Такой благоприятный ход преобразования, изменявшего весь строй русской жизни, конечно, делал честь дворянству, на плечах которого лежало все исполнение; но он свидетельствовал, вместе с тем, о прочности фундамента, на котором строилось новое здание.

Изучая «Положение 19 февраля», я исполнился благоговением к этому созданию созревшей русской мысли. Я видел в нем лучший памятник русского законодательства. Это не было просто сведение к единству накопившихся с течением времени и вызванных практикой положений. Тут все приходилось создавать вновь, вводить чуждые жизни начала, установлять неведомые практике отношения. И эти отношения охватывали самые коренные интересы важнейших элементов русской земли, первенствующего сословия и народной массы. Надобно было развязать веками затянувшийся узел, заменить свободою установившееся не только в силу закона, но, главным образом, вследствие жизненных условий, полновластие. Задача была самая сложная, трудная и обширная, какая могла представиться законодателю; а, между тем, она была решена с таким ясным разумением цели и средств, с таким твердым сознанием как теории, так и практики, в таком цельном и последовательном направлении, что нельзя было не питать глубокого уважения и к новому закону, и к его составителям. Все, кому приходилось прилагать на деле этот великий законодательный памятник, разделяли это убеждение.

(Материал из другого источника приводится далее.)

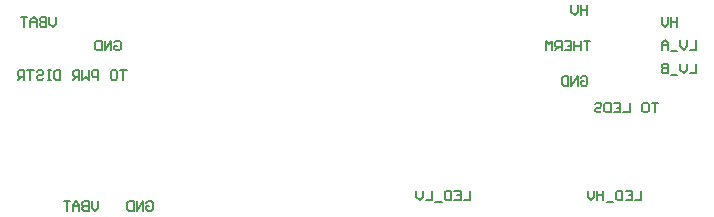
<source format=gbo>
G04*
G04 #@! TF.GenerationSoftware,Altium Limited,Altium Designer,20.0.13 (296)*
G04*
G04 Layer_Color=32896*
%FSLAX25Y25*%
%MOIN*%
G70*
G01*
G75*
%ADD13C,0.00591*%
D13*
X256230Y53018D02*
Y49869D01*
X254131D01*
X253081Y53018D02*
Y50919D01*
X252032Y49869D01*
X250982Y50919D01*
Y53018D01*
X249933Y49344D02*
X247834D01*
X246784Y53018D02*
Y49869D01*
X245210D01*
X244685Y50394D01*
Y50919D01*
X245210Y51443D01*
X246784D01*
X245210D01*
X244685Y51968D01*
Y52493D01*
X245210Y53018D01*
X246784D01*
X249933Y68503D02*
Y65355D01*
Y66929D01*
X247834D01*
Y68503D01*
Y65355D01*
X246784Y68503D02*
Y66404D01*
X245735Y65355D01*
X244685Y66404D01*
Y68503D01*
X237921Y10695D02*
Y7546D01*
X235822D01*
X232673Y10695D02*
X234772D01*
Y7546D01*
X232673D01*
X234772Y9121D02*
X233723D01*
X231624Y10695D02*
Y7546D01*
X230049D01*
X229524Y8071D01*
Y10170D01*
X230049Y10695D01*
X231624D01*
X228475Y7022D02*
X226376D01*
X225326Y10695D02*
Y7546D01*
Y9121D01*
X223227D01*
Y10695D01*
Y7546D01*
X222178Y10695D02*
Y8596D01*
X221128Y7546D01*
X220079Y8596D01*
Y10695D01*
X180834D02*
Y7546D01*
X178735D01*
X175586Y10695D02*
X177685D01*
Y7546D01*
X175586D01*
X177685Y9121D02*
X176636D01*
X174537Y10695D02*
Y7546D01*
X172963D01*
X172438Y8071D01*
Y10170D01*
X172963Y10695D01*
X174537D01*
X171388Y7022D02*
X169289D01*
X168240Y10695D02*
Y7546D01*
X166141D01*
X165091Y10695D02*
Y8596D01*
X164042Y7546D01*
X162992Y8596D01*
Y10695D01*
X56890Y7086D02*
Y4987D01*
X55840Y3937D01*
X54791Y4987D01*
Y7086D01*
X53741D02*
Y3937D01*
X52167D01*
X51642Y4462D01*
Y4987D01*
X52167Y5512D01*
X53741D01*
X52167D01*
X51642Y6037D01*
Y6561D01*
X52167Y7086D01*
X53741D01*
X50593Y3937D02*
Y6037D01*
X49543Y7086D01*
X48493Y6037D01*
Y3937D01*
Y5512D01*
X50593D01*
X47444Y7086D02*
X45345D01*
X46395D01*
Y3937D01*
X72901Y6561D02*
X73426Y7086D01*
X74475D01*
X75000Y6561D01*
Y4462D01*
X74475Y3937D01*
X73426D01*
X72901Y4462D01*
Y5512D01*
X73950D01*
X71851Y3937D02*
Y7086D01*
X69752Y3937D01*
Y7086D01*
X68703D02*
Y3937D01*
X67128D01*
X66604Y4462D01*
Y6561D01*
X67128Y7086D01*
X68703D01*
X66339Y50787D02*
X64240D01*
X65289D01*
Y47638D01*
X61616Y50787D02*
X62665D01*
X63190Y50262D01*
Y48163D01*
X62665Y47638D01*
X61616D01*
X61091Y48163D01*
Y50262D01*
X61616Y50787D01*
X56893Y47638D02*
Y50787D01*
X55318D01*
X54794Y50262D01*
Y49213D01*
X55318Y48688D01*
X56893D01*
X53744Y50787D02*
Y47638D01*
X52695Y48688D01*
X51645Y47638D01*
Y50787D01*
X50596Y47638D02*
Y50787D01*
X49021D01*
X48497Y50262D01*
Y49213D01*
X49021Y48688D01*
X50596D01*
X49546D02*
X48497Y47638D01*
X44298Y50787D02*
Y47638D01*
X42724D01*
X42199Y48163D01*
Y50262D01*
X42724Y50787D01*
X44298D01*
X41150D02*
X40100D01*
X40625D01*
Y47638D01*
X41150D01*
X40100D01*
X36427Y50262D02*
X36952Y50787D01*
X38001D01*
X38526Y50262D01*
Y49737D01*
X38001Y49213D01*
X36952D01*
X36427Y48688D01*
Y48163D01*
X36952Y47638D01*
X38001D01*
X38526Y48163D01*
X35377Y50787D02*
X33278D01*
X34328D01*
Y47638D01*
X32229D02*
Y50787D01*
X30655D01*
X30130Y50262D01*
Y49213D01*
X30655Y48688D01*
X32229D01*
X31179D02*
X30130Y47638D01*
X42717Y68503D02*
Y66404D01*
X41667Y65355D01*
X40617Y66404D01*
Y68503D01*
X39568D02*
Y65355D01*
X37994D01*
X37469Y65880D01*
Y66404D01*
X37994Y66929D01*
X39568D01*
X37994D01*
X37469Y67454D01*
Y67979D01*
X37994Y68503D01*
X39568D01*
X36419Y65355D02*
Y67454D01*
X35370Y68503D01*
X34320Y67454D01*
Y65355D01*
Y66929D01*
X36419D01*
X33271Y68503D02*
X31172D01*
X32221D01*
Y65355D01*
X62271Y60105D02*
X62796Y60629D01*
X63845D01*
X64370Y60105D01*
Y58006D01*
X63845Y57481D01*
X62796D01*
X62271Y58006D01*
Y59055D01*
X63321D01*
X61221Y57481D02*
Y60629D01*
X59123Y57481D01*
Y60629D01*
X58073D02*
Y57481D01*
X56499D01*
X55974Y58006D01*
Y60105D01*
X56499Y60629D01*
X58073D01*
X243504Y39960D02*
X241405D01*
X242454D01*
Y36812D01*
X238781Y39960D02*
X239831D01*
X240355Y39435D01*
Y37336D01*
X239831Y36812D01*
X238781D01*
X238256Y37336D01*
Y39435D01*
X238781Y39960D01*
X234058D02*
Y36812D01*
X231959D01*
X228811Y39960D02*
X230910D01*
Y36812D01*
X228811D01*
X230910Y38386D02*
X229860D01*
X227761Y39960D02*
Y36812D01*
X226187D01*
X225662Y37336D01*
Y39435D01*
X226187Y39960D01*
X227761D01*
X222513Y39435D02*
X223038Y39960D01*
X224088D01*
X224612Y39435D01*
Y38911D01*
X224088Y38386D01*
X223038D01*
X222513Y37861D01*
Y37336D01*
X223038Y36812D01*
X224088D01*
X224612Y37336D01*
X217783Y48294D02*
X218308Y48818D01*
X219357D01*
X219882Y48294D01*
Y46195D01*
X219357Y45670D01*
X218308D01*
X217783Y46195D01*
Y47244D01*
X218832D01*
X216733Y45670D02*
Y48818D01*
X214634Y45670D01*
Y48818D01*
X213585D02*
Y45670D01*
X212010D01*
X211486Y46195D01*
Y48294D01*
X212010Y48818D01*
X213585D01*
X220866Y60629D02*
X218767D01*
X219817D01*
Y57481D01*
X217718Y60629D02*
Y57481D01*
Y59055D01*
X215618D01*
Y60629D01*
Y57481D01*
X212470Y60629D02*
X214569D01*
Y57481D01*
X212470D01*
X214569Y59055D02*
X213519D01*
X211420Y57481D02*
Y60629D01*
X209846D01*
X209321Y60105D01*
Y59055D01*
X209846Y58530D01*
X211420D01*
X210371D02*
X209321Y57481D01*
X208272D02*
Y60629D01*
X207222Y59580D01*
X206173Y60629D01*
Y57481D01*
X256230Y60892D02*
Y57743D01*
X254131D01*
X253081Y60892D02*
Y58793D01*
X252032Y57743D01*
X250982Y58793D01*
Y60892D01*
X249933Y57218D02*
X247834D01*
X246784Y57743D02*
Y59842D01*
X245735Y60892D01*
X244685Y59842D01*
Y57743D01*
Y59317D01*
X246784D01*
X219882Y72440D02*
Y69292D01*
Y70866D01*
X217783D01*
Y72440D01*
Y69292D01*
X216733Y72440D02*
Y70341D01*
X215684Y69292D01*
X214634Y70341D01*
Y72440D01*
M02*

</source>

Станкевич, который был назначен от правительства членом губернского присутствия в Воронеже, говорил, что он благоговеет перед «Положением 19 февраля». Ни легкомысленные руки, которым вверено было верховное исполнение, ни бесчисленные, друг другу противоречащие циркуляры нового министра внутренних дел, не могли поколебать крепкого его строя. Единственный существенный недостаток заключался в правилах о даровом наделе, введенных реакционерами Государственного совета. Это была печальная уступка притязаниям аристократии, окружавшей престол.